This repository processes and combines human gene-pathway data from PathwayCommons and WikiPathways. It focuses on the associations between human genes and various biological pathways sourced from these platforms, creating a unified dataset for genomic analysis.
conda env create -f environment.yml
conda activate human-gene-pathway
bash download.sh
python process.py
- protein_coding_gene.csv
- The file is a CSV containing extracted data on protein-coding genes from the NCBI dataset.
- wikipathways-Homo_sapiens.gmt
- Downloaded from the WikiPathways database, this file contains curated biological pathways for Homo sapiens (humans). Each entry includes pathway information such as gene sets associated with specific biological processes or diseases.
- WikiPathways is an open-source platform that offers manually curated biological pathways.
- PathwayCommons12.All.hgnc.gmt
- This file from Pathway Commons provides comprehensive pathway data, including gene interactions and pathway information.

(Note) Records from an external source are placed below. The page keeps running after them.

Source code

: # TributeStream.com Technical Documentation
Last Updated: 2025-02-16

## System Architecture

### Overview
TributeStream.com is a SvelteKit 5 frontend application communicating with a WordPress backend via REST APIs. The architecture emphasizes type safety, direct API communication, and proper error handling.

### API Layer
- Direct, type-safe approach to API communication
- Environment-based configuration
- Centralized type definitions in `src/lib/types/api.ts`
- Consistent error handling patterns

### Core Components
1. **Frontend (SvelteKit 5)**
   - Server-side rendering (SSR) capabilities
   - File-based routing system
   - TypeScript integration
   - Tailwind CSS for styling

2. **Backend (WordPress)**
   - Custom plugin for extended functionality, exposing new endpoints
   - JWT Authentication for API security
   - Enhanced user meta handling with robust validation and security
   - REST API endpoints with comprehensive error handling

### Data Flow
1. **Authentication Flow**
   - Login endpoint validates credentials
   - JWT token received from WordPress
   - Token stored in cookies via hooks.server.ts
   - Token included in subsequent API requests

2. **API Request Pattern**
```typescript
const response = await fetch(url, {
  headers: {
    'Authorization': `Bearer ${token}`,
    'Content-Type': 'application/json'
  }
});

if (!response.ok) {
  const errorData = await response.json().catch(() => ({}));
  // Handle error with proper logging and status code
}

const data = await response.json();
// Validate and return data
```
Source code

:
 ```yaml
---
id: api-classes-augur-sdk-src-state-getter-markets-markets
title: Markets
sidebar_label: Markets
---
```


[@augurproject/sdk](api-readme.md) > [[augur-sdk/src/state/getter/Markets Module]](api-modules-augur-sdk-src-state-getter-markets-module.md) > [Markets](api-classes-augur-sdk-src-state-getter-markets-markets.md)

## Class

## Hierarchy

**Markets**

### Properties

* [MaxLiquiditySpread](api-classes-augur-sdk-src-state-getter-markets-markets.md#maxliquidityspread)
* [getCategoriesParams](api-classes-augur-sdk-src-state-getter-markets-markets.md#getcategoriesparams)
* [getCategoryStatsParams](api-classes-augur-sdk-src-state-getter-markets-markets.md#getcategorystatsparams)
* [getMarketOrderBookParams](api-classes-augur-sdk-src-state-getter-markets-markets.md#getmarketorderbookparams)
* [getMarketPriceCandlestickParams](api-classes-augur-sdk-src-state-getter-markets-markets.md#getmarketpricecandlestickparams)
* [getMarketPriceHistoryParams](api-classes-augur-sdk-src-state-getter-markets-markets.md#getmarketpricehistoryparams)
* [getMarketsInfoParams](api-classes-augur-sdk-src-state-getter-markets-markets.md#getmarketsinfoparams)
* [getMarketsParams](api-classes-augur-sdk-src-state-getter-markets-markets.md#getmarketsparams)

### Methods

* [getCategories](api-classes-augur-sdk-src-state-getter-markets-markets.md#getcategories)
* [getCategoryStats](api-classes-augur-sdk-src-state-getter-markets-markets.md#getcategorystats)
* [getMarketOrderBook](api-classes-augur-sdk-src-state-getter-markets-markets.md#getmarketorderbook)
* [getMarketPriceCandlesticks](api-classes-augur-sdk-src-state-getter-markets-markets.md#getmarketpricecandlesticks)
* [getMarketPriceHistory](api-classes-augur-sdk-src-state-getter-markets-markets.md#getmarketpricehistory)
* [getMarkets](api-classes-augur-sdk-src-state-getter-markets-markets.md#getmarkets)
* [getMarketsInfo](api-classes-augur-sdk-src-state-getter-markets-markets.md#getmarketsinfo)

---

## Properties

- PathwayCommons is a comprehensive collection of pathways from multiple databases.
- node_Pathway.csv.gz
- This file lists all the pathways with their identifiers, names, and URLs.
- edge_Gene_participatesIn_Pathway.csv.gz
- This file describes the associations between genes and pathways.
Note: These CSV files are formatted for easy import into Neo4j.
All original content in this repository is released as CC0 1.0 (public domain). WikiPathways data is licensed as CC BY 3.0. Reactome data is licensed as CC BY 4.0. PID data is in the public domain.